Return Top K Relevant Apps
Company: Microsoft
Role: Software Engineer
Category: Coding & Algorithms
Difficulty: medium
Interview Round: Onsite
Quick Answer: This question evaluates algorithmic problem-solving around aggregation and ranking, testing skills in computing aggregated relevance scores, deterministic tie-breaking, and efficient selection of top-k items.
Constraints
- 0 <= number of applications <= 10^5
- 0 <= total number of keyword entries across all applications <= 2 * 10^5
- k may be 0 or larger than the number of applications
- Relevance scores are real numbers, and an application with no keywords has total relevance 0
Examples
Input: ({"github": {"diff": 0.3, "code review": 0.8}, "jira": {"ticket": 0.7, "workflow": 0.4}, "slack": {"chat": 0.5}}, 2)
Expected Output: ["github", "jira"]
Explanation: github and jira both have total relevance 1.1, which is higher than slack's 0.5. The tie is broken lexicographically, so github comes before jira.
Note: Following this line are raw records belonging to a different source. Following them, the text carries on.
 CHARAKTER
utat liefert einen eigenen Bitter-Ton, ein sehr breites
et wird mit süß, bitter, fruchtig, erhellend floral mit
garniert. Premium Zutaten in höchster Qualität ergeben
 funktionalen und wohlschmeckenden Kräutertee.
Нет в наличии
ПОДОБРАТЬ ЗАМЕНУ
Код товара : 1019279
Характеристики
Input: ({"zoom": {"meet": 0.5}, "asana": {"task": 0.5}, "notion": {"doc": 0.7}}, 2)
Expected Output: ["notion", "asana"]
Explanation: notion has the highest total relevance at 0.7. asana and zoom are tied at 0.5, and asana comes first lexicographically.
Input: ({"figma": {"design": 0.9}, "miro": {}}, 5)
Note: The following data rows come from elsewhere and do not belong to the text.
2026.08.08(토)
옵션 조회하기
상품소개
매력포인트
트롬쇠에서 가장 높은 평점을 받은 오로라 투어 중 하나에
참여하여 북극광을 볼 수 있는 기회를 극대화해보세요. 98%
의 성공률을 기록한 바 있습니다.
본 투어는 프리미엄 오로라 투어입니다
Expected Output: ["figma", "miro"]
Explanation: figma has total relevance 0.9, while miro has no keywords and totals 0. Since k exceeds the number of applications, return all of them in ranked order.
Input: ({}, 3)
Expected Output: []
Explanation: There are no applications, so the result is an empty list.
Input: ({"alpha": {"x": 1.0}, "beta": {"y": 2.0}}, 0)
Expected Output: []
Explanation: When k is 0, no applications should be returned.
Hints
- First reduce each application to a single total score by summing its keyword relevance values.
- After computing totals, think about ordering pairs like (app_name, total_score) by total descending and name ascending; a size-k heap can avoid sorting everything.